Rather than having to constantly back away from waves of enemies (though you’ll spend plenty of time doing that), or herding them round in a circle (that, too) you can press the left trigger to quickly dash in whichever direction you choose. When all seems lost, this can get you out of the tightest of squeezes, not least once you’ve collected a pickup which triggers a small explosion within a narrow radius for each dash. Pair that with a triple-dash power-up and you’re laughing.

There are optimal routes through the mayhem, but they have to be teased out over dozens upon dozens of repeat attempts. Eventually, you’ll reach the stage where you’ll find yourself waiting until the last possible second to rescue a human to keep your chain going as you weave through this deadly traffic. Until then you’re adapting, improvising, desperately trying to control the flow of enemies while attempting to prioritise threats. 

You could be forgiven for thinking it’s nothing more than pure chaos, but it’s meticulously organised chaos.
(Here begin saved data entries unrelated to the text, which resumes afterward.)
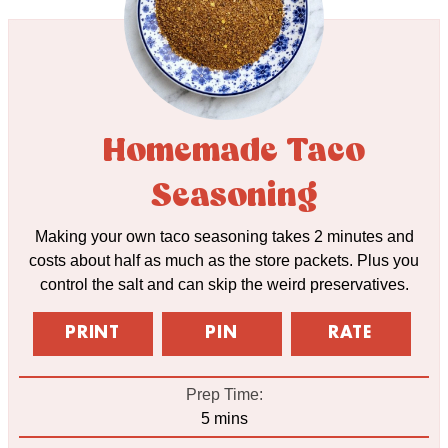
Homemade Taco
Seasoning
Making your own taco seasoning takes 2 minutes and
costs about half as much as the store packets. Plus you
control the salt and can skip the weird preservatives.
PRINT
PIN
RATE
Prep Time:
minutes
5
mins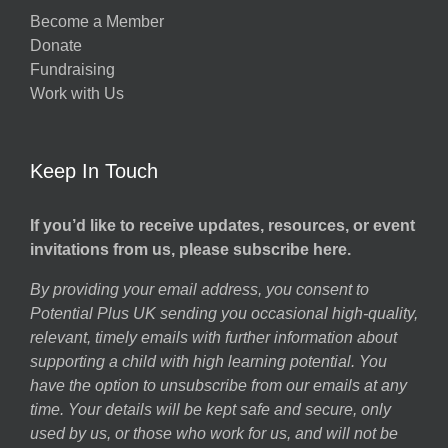
Become a Member
Donate
Fundraising
Work with Us
Keep In Touch
If you’d like to receive updates, resources, or event
invitations from us, please subscribe here.
By providing your email address, you consent to
Potential Plus UK sending you occasional high-quality,
relevant, timely emails with further information about
supporting a child with high learning potential. You
have the option to unsubscribe from our emails at any
time. Your details will be kept safe and secure, only
used by us, or those who work for us, and will not be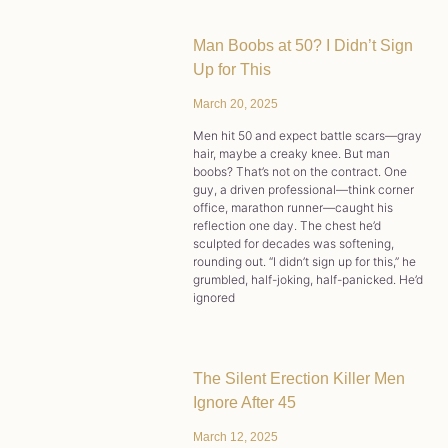
Man Boobs at 50? I Didn’t Sign
Up for This
March 20, 2025
Men hit 50 and expect battle scars—gray
hair, maybe a creaky knee. But man
boobs? That’s not on the contract. One
guy, a driven professional—think corner
office, marathon runner—caught his
reflection one day. The chest he’d
sculpted for decades was softening,
rounding out. “I didn’t sign up for this,” he
grumbled, half-joking, half-panicked. He’d
ignored
The Silent Erection Killer Men
Ignore After 45
March 12, 2025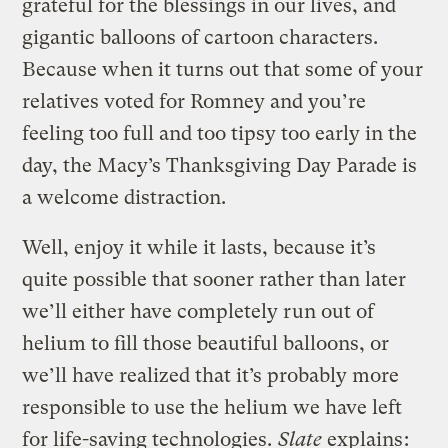
grateful for the blessings in our lives, and
gigantic balloons of cartoon characters.
Because when it turns out that some of your
relatives voted for Romney and you’re
feeling too full and too tipsy too early in the
day, the Macy’s Thanksgiving Day Parade is
a welcome distraction.
Well, enjoy it while it lasts, because it’s
quite possible that sooner rather than later
we’ll either have completely run out of
helium to fill those beautiful balloons, or
we’ll have realized that it’s probably more
responsible to use the helium we have left
for life-saving technologies.
Slate
explains
: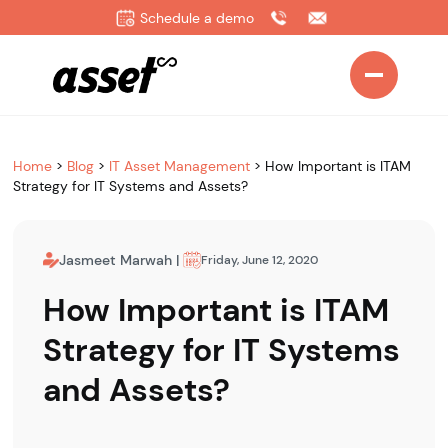
Schedule a demo
Home
>
Blog
>
IT Asset Management
>
How Important is ITAM
Strategy for IT Systems and Assets?
Jasmeet Marwah
|
Friday, June 12, 2020
How Important is ITAM
Strategy for IT Systems
and Assets?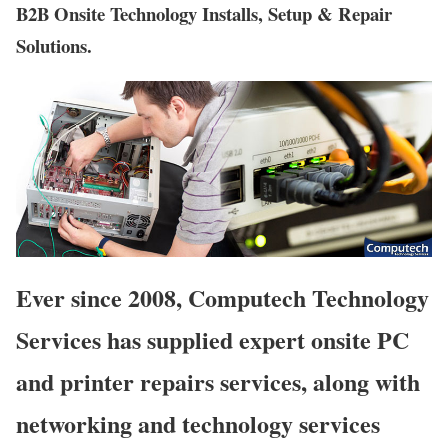
B2B Onsite Technology Installs, Setup & Repair
Solutions.
Ever since 2008, Computech Technology
Services has supplied expert onsite PC
and printer repairs services, along with
networking and technology services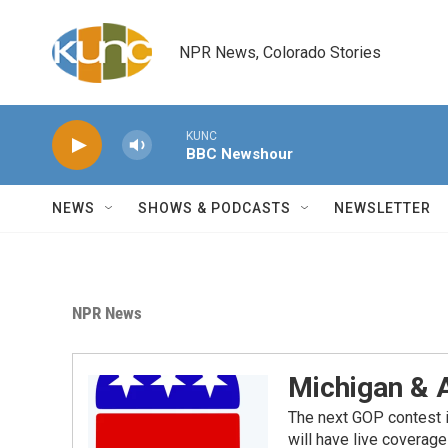
Skip to main content
NPR News, Colorado Stories
KUNC
BBC Newshour
NEWS
SHOWS & PODCASTS
NEWSLETTER
NPR News
Michigan & 
The next GOP contest i
will have live covera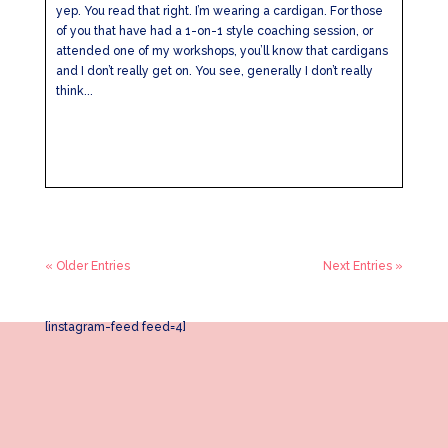
yep. You read that right. I’m wearing a cardigan. For those
of you that have had a 1-on-1 style coaching session, or
attended one of my workshops, you’ll know that cardigans
and I don’t really get on. You see, generally I don’t really
think...
« Older Entries
Next Entries »
[instagram-feed feed=4]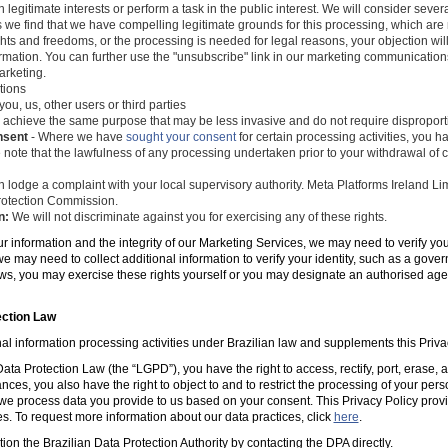
 legitimate interests or perform a task in the public interest. We will consider seve
s we find that we have compelling legitimate grounds for this processing, which ar
ghts and freedoms, or the processing is needed for legal reasons, your objection wil
mation. You can further use the "unsubscribe" link in our marketing communications
arketing.
tions
you, us, other users or third parties
 achieve the same purpose that may be less invasive and do not require disproporti
nsent
- Where we have
sought your consent
for certain processing activities, you ha
 note that the lawfulness of any processing undertaken prior to your withdrawal of c
 lodge a complaint with your local supervisory authority. Meta Platforms Ireland Li
 Protection Commission.
n:
We will not discriminate against you for exercising any of these rights.
ur information and the integrity of our Marketing Services, we may need to verify yo
e may need to collect additional information to verify your identity, such as a gov
laws, you may exercise these rights yourself or you may designate an authorised ag
ection Law
al information processing activities under Brazilian law and supplements this Priva
ta Protection Law (the “LGPD”), you have the right to access, rectify, port, erase,
ances, you also have the right to object to and to restrict the processing of your per
e process data you provide to us based on your consent. This Privacy Policy prov
es. To request more information about our data practices, click
here
.
tion the Brazilian Data Protection Authority by contacting the DPA directly.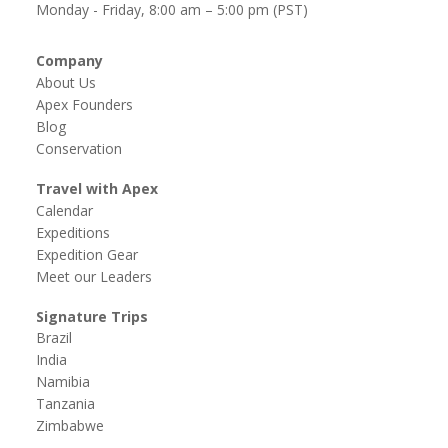
Monday - Friday, 8:00 am – 5:00 pm (PST)
Company
About Us
Apex Founders
Blog
Conservation
Travel with Apex
Calendar
Expeditions
Expedition Gear
Meet our Leaders
Signature Trips
Brazil
India
Namibia
Tanzania
Zimbabwe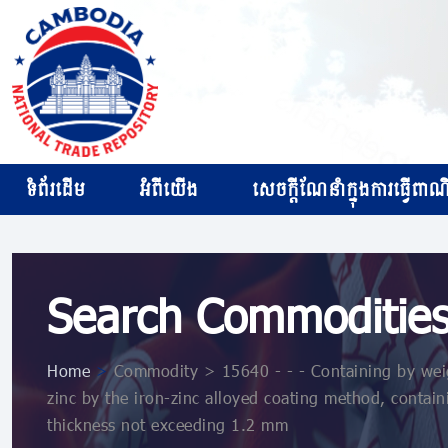
ទំព័រដើម
អំពីយើង
សេចក្ដីណែនាំក្នុងការធ្វើពាណិជ
Search Commoditie
Home
>
Commodity > 15640 - - - Containing by weig
zinc by the iron-zinc alloyed coating method, contai
thickness not exceeding 1.2 mm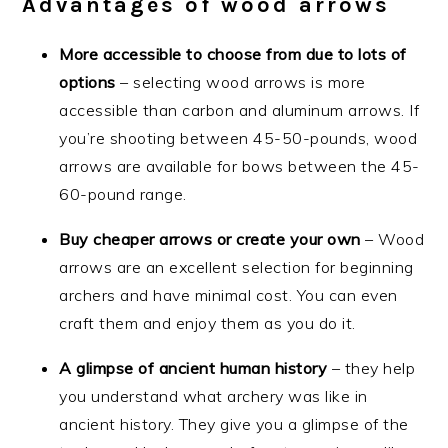
Advantages of wood arrows
More accessible to choose from due to lots of
options
– selecting wood arrows is more
accessible than carbon and aluminum arrows. If
you’re shooting between 45-50-pounds, wood
arrows are available for bows between the 45-
60-pound range.
Buy cheaper arrows or create your own
– Wood
arrows are an excellent selection for beginning
archers and have minimal cost. You can even
craft them and enjoy them as you do it.
A glimpse of ancient human history
– they help
you understand what archery was like in
ancient history. They give you a glimpse of the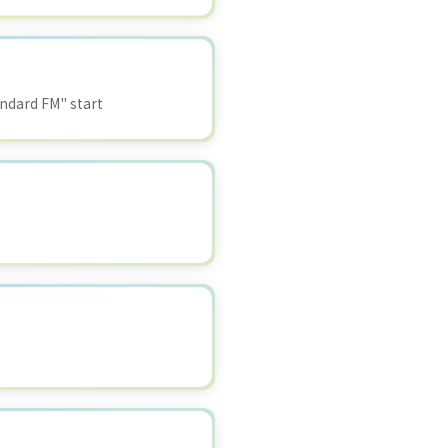
ndard FM" start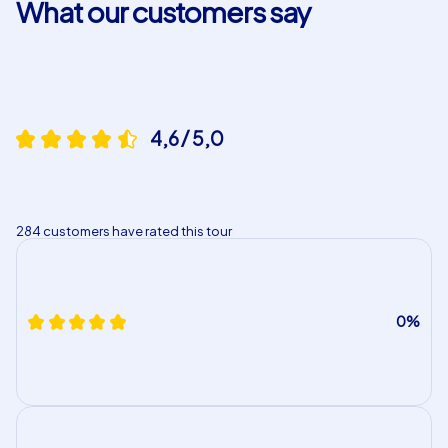
What our customers say
4,6 / 5,0
284 customers have rated this tour
0%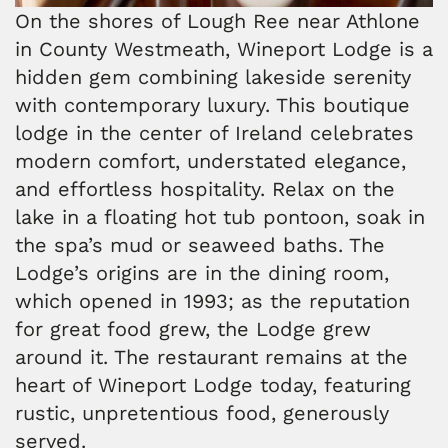
On the shores of Lough Ree near Athlone
in County Westmeath, Wineport Lodge is a
hidden gem combining lakeside serenity
with contemporary luxury. This boutique
lodge in the center of Ireland celebrates
modern comfort, understated elegance,
and effortless hospitality. Relax on the
lake in a floating hot tub pontoon, soak in
the spa’s mud or seaweed baths. The
Lodge’s origins are in the dining room,
which opened in 1993; as the reputation
for great food grew, the Lodge grew
around it. The restaurant remains at the
heart of Wineport Lodge today, featuring
rustic, unpretentious food, generously
served.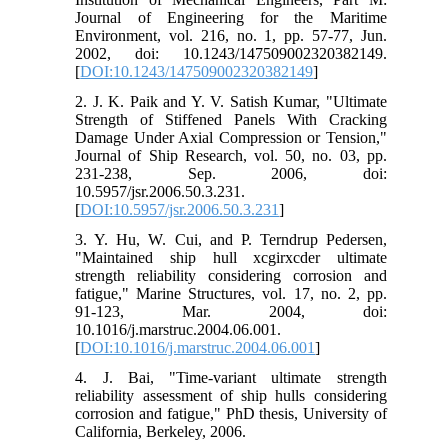
Journal of Engineering for the Maritime
Environment, vol. 216, no. 1, pp. 57-77, Jun.
2002, doi: 10.1243/147509002320382149.
[
DOI:10.1243/147509002320382149
]
2. J. K. Paik and Y. V. Satish Kumar, "Ultimate
Strength of Stiffened Panels With Cracking
Damage Under Axial Compression or Tension,"
Journal of Ship Research, vol. 50, no. 03, pp.
231-238, Sep. 2006, doi:
10.5957/jsr.2006.50.3.231.
[
DOI:10.5957/jsr.2006.50.3.231
]
3. Y. Hu, W. Cui, and P. Terndrup Pedersen,
"Maintained ship hull xcgirxcder ultimate
strength reliability considering corrosion and
fatigue," Marine Structures, vol. 17, no. 2, pp.
91-123, Mar. 2004, doi:
10.1016/j.marstruc.2004.06.001.
[
DOI:10.1016/j.marstruc.2004.06.001
]
4. J. Bai, "Time-variant ultimate strength
reliability assessment of ship hulls considering
corrosion and fatigue," PhD thesis, University of
California, Berkeley, 2006.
Most of the time it’ll look like you’re winging it, and you often will be. But if you need some tips, you can watch replays of the best players from the leaderboard menu and see how it’s really done. 

It’s a lovely game to watch, too, the dashes adding dynamism to your character’s movement, the bright, colour-coded outlines ensuring the action stays readable even when things are exploding into hundreds, maybe thousands of voxels around you. Even the transitions between stages are glorious: the six worlds take place on huge, complex superstructures, which your hero navigates by jetpack. Sometimes they’ll dive down to a lower level, or climb way above the previous area; sometimes, they’ll zip over the side of a stage and it’ll flip 90 degrees as they touch down on the next. 

To some, six worlds (each comprising 15 sections) might seem a shade on the slender side, especially since a single run takes less than an hour. Beyond tackling the Arcade mode on higher difficulties, there’s an Arena mode for individual worlds, and variants where bullets and enemy spawns move faster, or where your score only increases while your human combo is still running.

For the voracious consumer, who sees games only as something to devour rather than savour, that mightn’t seem like particularly good value. Everyone else, however, should buckle up and settle in for a breathless modern arcade classic that delivers more thrills per minute than almost anything else out there. 

The Verdict
Nex Machina

Slight in form, but deep and consistently satisfying. Nex Machina is a gem of a shooter.